---------- Texte de la page ----------
Source : audition de Marc Sommerer, président de chambre près la cour d'appel de Paris, président de la Commission nationale de protection et de réinsertion des repentis, 12 février 2024

Dans l'état de la menace 2023, l'Ofast insiste ainsi sur la « problématique durable de volatilité des espèces », soulignant que « même si la collecte et le stockage s'effectuent près des lieux des trafics, le déplacement et la dispersion interviennent dans un délai bref ». C'est ce qu'ont confirmé les membres des forces de l'ordre rencontrés lors des déplacements : lors d'une intervention sur un point de deal, et contrairement à ce qu'on pourrait penser, il est très rare de tomber sur des liasses d'espèces. Au bout de quelques ventes à peine, l'argent est déjà parti chez des « nourrices », puis stocké dans divers endroits avant d'être transporté à travers le territoire, voire à l'international.

Le directeur du SEJF a confirmé en audition que les circuits de blanchiment de l'argent liquide utilisaient aussi abondamment les libéralités offertes dans certains pays d'Europe de l'Est, où les conditions de bancarisation des fonds sont moins exigeantes512(*). Ainsi, il arrive fréquemment que le SEJF soit saisi d'affaires parties de manquements aux obligations déclaratives - c'est-à-dire de franchissement d'une frontière européenne avec plus de 10 000 euros sans déclaration - avec des voitures contenant jusqu'à un million d'euros en espèces.

Dans d'autres cas encore, nul besoin de franchir les frontières : les fonds sont bancarisés en ayant recours à des « mules financières » et à la technique du « schtroumpfage », c'est-à-dire à de multiples dépôts en espèces, sous les seuils d'alerte des banques.

Les règles applicables en matière de dépôts d'espèces

Aucun plafond de dépôt n'est imposé par la réglementation. Toutefois, les banques adressent chaque mois à Tracfin toutes les opérations de dépôt ou de retrait d'espèces supérieures à 10 000 euros sur un mois calendaire et tout dépôt supérieur à 8 000 euros doit faire l'objet d'une justification de la part du déposant.

En deçà de ces seuils, les établissements bancaires définissent des procédures de contrôle des espèces, en fonction de leurs réseaux et de leurs outils, au terme d'une approche par les risques. Les banques peuvent ainsi imposer des plafonds mensuels sur le montant des dépôts autorisés pour les personnes physiques, des déclarations et/ou des justificatifs sur l'origine des fonds pour les dépôts au-delà d'un certain seuil, des déclarations et/ou des justificatifs sur la destination des fonds retirés au-delà de certains seuils.
----------
> Objectif énoncé
Répondez à ces questions d'après le texte de la page :
1. Quelle somme en espèces une voiture saisie pour manquement aux obligations déclaratives peut-elle contenir ?
2. Comment le texte définit-il le « schtroumpfage » ?
3. À partir de quel montant un dépôt doit-il être justifié par le déposant ?
La liste n'intervient en rien dans ce travail.
---------- Bloc de données ----------
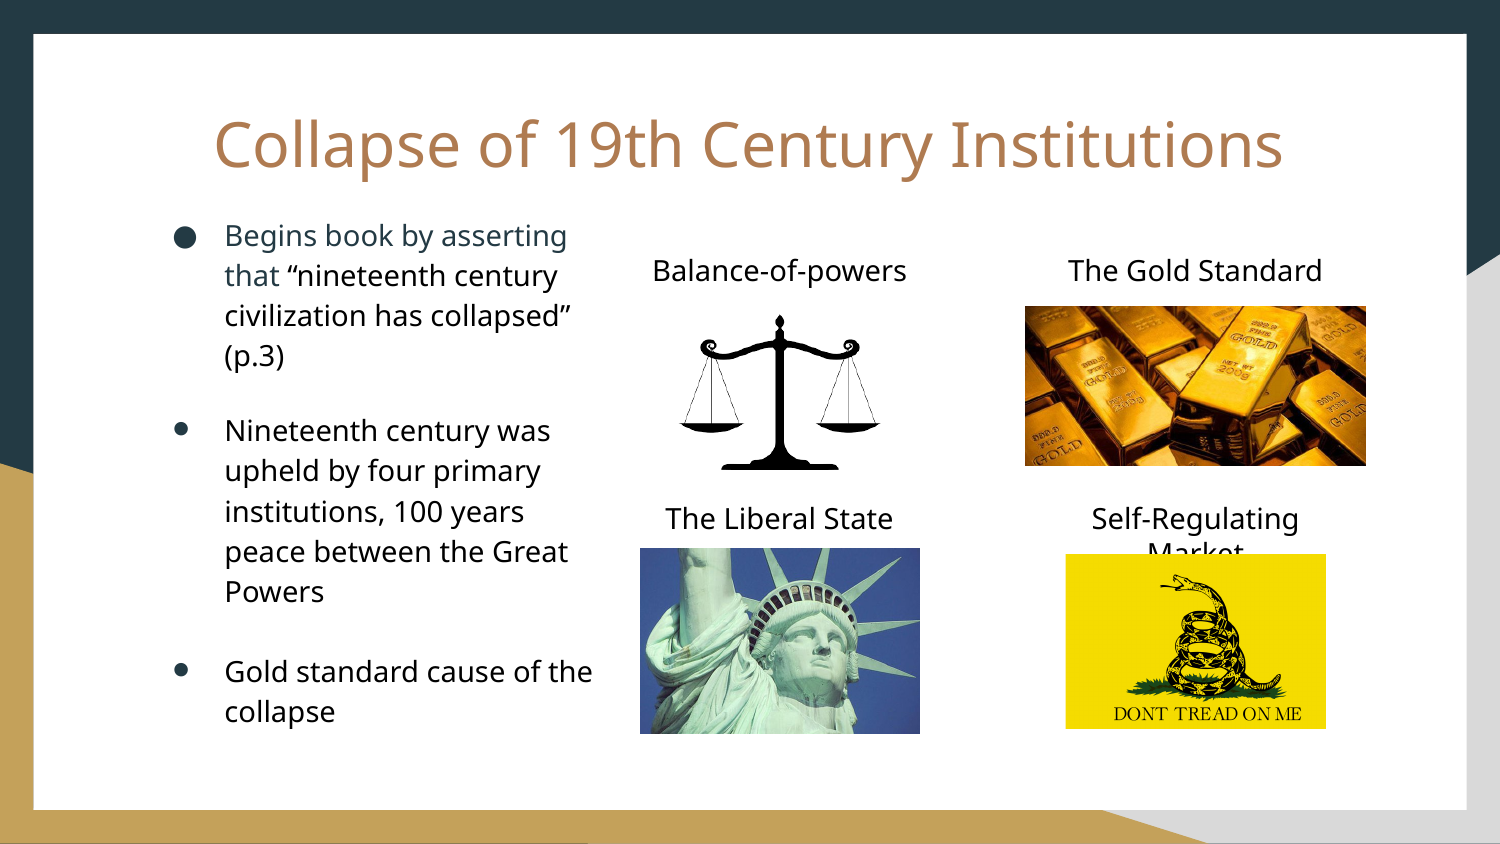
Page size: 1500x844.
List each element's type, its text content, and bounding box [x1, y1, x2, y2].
----------
> Réponse complète
1. Jusqu'à un million d'euros en espèces.
2. Il s'agit de multiples dépôts en espèces, sous les seuils d'alerte des banques.
3. Tout dépôt supérieur à 8 000 euros.